Golf is a four letter word that means many things. It also leads to other four letter words, most of which I refrain from using... on this blog. It is also a great source of income for some equipment manufacturers, clothing makers, and a lot of Hucksters. It is a sport that almost anyone can play and that requires no teamwork or coordination with others. It is just the player and the course... and the course has all the advantages.
Its attraction is difficult to explain to those who have never played it or have played it and don't like it. A character, Dr. Raymond Langston, on CSI: Crime Scene Investigation compared it to cocaine addiction. He was pretty much on the mark. Once you have hit the ball just as it is supposed to be hit, endorphins are undoubtedly released into the pleasure centers of the brain, the feeling is indescribable. And you then chase the little white ball hoping to regain the singular feeling. And mostly fail.

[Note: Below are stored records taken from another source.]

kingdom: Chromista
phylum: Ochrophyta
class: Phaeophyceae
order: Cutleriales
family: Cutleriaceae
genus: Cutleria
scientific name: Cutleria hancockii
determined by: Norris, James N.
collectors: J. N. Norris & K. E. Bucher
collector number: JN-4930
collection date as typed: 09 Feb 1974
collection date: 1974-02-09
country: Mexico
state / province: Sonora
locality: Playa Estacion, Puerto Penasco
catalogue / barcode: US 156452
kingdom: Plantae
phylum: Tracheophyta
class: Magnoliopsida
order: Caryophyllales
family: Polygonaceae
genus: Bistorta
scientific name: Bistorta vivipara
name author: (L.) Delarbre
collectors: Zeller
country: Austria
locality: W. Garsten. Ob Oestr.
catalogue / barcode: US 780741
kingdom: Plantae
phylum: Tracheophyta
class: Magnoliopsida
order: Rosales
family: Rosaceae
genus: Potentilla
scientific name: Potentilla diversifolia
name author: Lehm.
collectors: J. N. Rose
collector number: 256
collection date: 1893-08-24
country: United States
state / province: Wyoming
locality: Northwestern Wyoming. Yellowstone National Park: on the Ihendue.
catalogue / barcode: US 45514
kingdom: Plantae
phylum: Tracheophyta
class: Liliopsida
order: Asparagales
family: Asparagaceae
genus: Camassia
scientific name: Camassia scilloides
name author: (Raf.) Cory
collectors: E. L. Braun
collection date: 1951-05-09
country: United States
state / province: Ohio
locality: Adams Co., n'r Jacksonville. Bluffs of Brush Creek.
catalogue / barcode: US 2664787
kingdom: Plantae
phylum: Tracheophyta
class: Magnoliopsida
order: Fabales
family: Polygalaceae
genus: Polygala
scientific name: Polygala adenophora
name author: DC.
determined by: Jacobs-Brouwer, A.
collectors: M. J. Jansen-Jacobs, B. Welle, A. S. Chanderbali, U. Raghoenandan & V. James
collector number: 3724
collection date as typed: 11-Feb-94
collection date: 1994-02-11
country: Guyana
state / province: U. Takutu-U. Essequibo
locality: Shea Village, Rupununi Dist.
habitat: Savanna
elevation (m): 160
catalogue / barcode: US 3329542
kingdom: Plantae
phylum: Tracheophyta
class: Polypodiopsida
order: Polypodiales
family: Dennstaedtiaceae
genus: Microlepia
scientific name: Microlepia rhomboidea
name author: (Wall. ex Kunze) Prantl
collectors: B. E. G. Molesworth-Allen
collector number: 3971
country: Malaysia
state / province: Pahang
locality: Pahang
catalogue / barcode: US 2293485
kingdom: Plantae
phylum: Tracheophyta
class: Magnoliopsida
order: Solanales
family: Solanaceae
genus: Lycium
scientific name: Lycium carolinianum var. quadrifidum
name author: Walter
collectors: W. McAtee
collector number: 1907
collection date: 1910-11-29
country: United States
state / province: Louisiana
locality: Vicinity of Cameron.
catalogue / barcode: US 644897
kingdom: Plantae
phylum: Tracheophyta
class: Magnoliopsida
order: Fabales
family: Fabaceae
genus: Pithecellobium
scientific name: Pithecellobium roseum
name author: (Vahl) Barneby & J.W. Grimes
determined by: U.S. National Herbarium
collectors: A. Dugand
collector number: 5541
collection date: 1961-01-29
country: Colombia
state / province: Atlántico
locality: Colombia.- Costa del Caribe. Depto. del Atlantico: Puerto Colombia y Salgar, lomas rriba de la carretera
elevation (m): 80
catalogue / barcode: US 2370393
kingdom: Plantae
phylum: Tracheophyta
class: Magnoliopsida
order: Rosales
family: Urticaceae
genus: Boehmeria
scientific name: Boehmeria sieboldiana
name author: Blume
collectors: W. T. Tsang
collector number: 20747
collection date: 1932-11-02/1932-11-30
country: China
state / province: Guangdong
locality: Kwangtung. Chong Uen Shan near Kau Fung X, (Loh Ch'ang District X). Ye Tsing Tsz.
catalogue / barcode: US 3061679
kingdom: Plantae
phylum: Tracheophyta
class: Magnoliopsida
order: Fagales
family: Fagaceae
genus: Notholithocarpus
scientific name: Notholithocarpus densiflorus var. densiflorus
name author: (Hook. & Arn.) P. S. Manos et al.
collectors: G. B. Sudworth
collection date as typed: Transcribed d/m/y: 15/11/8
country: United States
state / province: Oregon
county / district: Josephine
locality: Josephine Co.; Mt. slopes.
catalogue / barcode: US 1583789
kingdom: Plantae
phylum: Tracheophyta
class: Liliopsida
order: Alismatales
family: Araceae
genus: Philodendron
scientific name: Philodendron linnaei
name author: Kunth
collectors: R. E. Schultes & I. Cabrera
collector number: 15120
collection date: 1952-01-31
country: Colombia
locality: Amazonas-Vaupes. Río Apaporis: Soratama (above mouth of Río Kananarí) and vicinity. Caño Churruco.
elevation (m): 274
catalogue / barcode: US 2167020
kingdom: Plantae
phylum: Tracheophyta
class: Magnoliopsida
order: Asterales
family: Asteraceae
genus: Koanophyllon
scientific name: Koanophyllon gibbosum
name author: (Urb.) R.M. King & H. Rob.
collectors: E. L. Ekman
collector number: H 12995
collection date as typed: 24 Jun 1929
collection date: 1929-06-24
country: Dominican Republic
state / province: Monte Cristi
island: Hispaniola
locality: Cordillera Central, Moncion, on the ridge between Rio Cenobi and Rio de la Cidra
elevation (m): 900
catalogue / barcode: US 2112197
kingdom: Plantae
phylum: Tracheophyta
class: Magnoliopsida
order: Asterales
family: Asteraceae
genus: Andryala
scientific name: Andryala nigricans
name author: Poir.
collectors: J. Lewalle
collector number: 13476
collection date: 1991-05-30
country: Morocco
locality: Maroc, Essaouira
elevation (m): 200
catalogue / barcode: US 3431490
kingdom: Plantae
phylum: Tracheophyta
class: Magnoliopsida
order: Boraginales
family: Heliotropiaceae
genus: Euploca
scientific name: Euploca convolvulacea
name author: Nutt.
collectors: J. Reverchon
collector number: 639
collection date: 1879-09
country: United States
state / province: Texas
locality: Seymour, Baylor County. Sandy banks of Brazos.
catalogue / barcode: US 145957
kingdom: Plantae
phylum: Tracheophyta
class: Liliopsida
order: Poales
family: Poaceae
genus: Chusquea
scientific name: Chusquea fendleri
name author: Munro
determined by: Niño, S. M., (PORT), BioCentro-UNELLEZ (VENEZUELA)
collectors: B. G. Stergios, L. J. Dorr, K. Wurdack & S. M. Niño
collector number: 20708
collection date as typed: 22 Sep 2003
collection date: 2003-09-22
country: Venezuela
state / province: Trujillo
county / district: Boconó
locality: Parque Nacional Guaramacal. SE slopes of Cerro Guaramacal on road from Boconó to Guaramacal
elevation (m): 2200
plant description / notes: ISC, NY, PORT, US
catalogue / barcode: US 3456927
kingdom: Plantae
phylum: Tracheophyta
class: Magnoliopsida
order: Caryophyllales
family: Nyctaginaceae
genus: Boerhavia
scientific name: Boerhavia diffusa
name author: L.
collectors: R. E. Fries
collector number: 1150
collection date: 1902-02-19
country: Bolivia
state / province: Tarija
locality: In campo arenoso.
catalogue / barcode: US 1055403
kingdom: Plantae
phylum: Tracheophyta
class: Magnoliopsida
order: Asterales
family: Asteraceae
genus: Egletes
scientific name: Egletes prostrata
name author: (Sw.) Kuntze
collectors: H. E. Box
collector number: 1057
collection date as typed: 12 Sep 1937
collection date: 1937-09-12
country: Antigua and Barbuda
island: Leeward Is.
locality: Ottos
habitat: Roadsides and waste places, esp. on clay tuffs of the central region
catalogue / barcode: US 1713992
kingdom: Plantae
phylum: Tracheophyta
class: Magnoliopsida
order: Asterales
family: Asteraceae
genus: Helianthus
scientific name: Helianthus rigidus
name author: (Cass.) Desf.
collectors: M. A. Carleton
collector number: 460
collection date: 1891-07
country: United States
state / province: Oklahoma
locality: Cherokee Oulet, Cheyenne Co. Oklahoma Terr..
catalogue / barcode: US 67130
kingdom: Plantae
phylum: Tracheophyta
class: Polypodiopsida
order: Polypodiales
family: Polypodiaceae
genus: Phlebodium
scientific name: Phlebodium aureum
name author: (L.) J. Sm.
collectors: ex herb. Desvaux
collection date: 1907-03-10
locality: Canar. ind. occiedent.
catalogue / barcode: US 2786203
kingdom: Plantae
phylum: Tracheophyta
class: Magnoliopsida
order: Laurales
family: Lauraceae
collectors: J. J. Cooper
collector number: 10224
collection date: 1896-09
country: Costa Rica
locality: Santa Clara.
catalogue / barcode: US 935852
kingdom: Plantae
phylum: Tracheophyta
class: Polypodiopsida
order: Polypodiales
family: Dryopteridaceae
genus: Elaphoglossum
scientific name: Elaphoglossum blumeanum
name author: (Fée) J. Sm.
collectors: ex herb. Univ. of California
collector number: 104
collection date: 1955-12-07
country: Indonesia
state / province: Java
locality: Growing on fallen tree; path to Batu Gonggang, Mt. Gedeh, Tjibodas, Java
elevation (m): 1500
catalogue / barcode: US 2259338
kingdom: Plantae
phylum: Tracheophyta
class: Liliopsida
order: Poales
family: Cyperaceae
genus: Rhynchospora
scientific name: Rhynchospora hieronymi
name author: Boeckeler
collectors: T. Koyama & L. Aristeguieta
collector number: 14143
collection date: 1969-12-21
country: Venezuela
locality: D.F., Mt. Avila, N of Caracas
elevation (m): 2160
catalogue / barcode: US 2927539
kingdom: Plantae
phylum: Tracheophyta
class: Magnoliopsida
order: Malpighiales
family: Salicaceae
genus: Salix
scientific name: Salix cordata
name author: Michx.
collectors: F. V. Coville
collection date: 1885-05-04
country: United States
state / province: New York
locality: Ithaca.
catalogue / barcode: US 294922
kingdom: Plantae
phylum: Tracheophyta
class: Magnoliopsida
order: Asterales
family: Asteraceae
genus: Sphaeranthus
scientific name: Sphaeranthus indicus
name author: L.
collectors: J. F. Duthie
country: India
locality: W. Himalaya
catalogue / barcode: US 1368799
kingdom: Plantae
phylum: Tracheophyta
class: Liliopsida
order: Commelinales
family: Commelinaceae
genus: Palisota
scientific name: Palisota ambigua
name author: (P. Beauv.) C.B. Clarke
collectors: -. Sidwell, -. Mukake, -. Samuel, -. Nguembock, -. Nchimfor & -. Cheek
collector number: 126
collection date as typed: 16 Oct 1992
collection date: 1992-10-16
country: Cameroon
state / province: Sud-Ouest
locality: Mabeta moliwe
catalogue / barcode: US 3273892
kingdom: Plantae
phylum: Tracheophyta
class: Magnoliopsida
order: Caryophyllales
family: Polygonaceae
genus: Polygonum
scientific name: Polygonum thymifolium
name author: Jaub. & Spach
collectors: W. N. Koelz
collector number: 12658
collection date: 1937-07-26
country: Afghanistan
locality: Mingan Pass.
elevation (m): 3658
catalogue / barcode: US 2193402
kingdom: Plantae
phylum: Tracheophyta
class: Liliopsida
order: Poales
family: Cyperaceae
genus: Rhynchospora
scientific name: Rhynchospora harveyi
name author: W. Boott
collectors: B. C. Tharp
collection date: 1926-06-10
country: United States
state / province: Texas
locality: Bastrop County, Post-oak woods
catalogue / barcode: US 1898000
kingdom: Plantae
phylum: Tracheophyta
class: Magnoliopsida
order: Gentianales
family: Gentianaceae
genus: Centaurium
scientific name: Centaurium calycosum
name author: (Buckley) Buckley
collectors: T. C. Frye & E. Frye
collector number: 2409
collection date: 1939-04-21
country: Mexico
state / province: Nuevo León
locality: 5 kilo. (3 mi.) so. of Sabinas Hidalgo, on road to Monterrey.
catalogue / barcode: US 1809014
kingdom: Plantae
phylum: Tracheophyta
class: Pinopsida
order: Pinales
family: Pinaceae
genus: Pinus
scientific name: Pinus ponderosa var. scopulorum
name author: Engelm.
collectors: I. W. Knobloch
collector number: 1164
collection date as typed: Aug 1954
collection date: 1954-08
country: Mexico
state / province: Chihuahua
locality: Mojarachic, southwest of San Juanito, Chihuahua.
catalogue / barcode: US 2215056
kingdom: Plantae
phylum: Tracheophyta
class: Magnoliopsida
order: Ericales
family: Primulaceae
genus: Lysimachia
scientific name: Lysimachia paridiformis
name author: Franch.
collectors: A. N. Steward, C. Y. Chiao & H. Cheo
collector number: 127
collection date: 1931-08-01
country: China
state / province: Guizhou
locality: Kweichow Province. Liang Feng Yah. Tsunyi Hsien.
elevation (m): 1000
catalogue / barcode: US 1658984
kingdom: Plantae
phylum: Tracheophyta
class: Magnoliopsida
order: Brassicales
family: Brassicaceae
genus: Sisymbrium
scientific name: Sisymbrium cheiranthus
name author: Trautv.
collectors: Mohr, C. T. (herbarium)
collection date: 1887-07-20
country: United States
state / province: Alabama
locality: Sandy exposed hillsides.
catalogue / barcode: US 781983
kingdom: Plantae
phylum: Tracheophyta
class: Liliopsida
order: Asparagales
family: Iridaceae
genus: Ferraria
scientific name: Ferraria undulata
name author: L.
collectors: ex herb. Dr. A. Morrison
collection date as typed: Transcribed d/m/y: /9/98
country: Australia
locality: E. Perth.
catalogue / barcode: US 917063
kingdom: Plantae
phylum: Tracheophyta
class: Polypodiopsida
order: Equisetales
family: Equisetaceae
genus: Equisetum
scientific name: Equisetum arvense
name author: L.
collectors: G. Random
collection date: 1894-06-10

The average golfer takes solace in the fact that even the pros make mistakes. The difference between the professional golfer and the average player can be seen in the absolute reversal of the ratios of good shots to bad shots of each. The pro may make 4 or 5 bad putts in a round, the average golfer will only make that many good putts.
The equipment makers sell you the dream. As if it is only a matter of the right clubs... or balls... or even shoes. People will pay upwards of $400 for a single club which might promise 10 more yards off the tee. And then leave it in the garage to gather dust and cobwebs because it failed to deliver. The average golfer will have at least two full sets of golf clubs, a number of miscellaneous individual specialty clubs (i.e. "wedges") and at least 4 putters.
I first hit a golf ball when I was maybe 8 years old. I used to hang out at a golf club near my home. But it didn't take. Maybe I didn't hit it just right to get that feeling. I ignored it until I was 26 and a neighbor talked me into playing on a par 3 course in San Diego. I was hooked. For about 13 years. And then life intruded and the addiction receded into the background. The clubs collected dust and rust in the garages of the houses I moved into and out of. I didn't miss it. The urge just wasn't there.
Until I approached retirement. I would need a hobby for that retirement. One day, after some 15 years, I decided that I might want to take up the game again. I took my old clubs out of the garage, went to the nearest golf course, bought a bucket of balls, and headed over to the range. To my complete and utter surprise, it was like I had never given it up. I was still just as bad at it.
Maybe I was a little worse from lack of practice. But I was close to hooked again. It would take only one round of golf to return fully to the addiction.
My name is Douglas and I play (at) golf.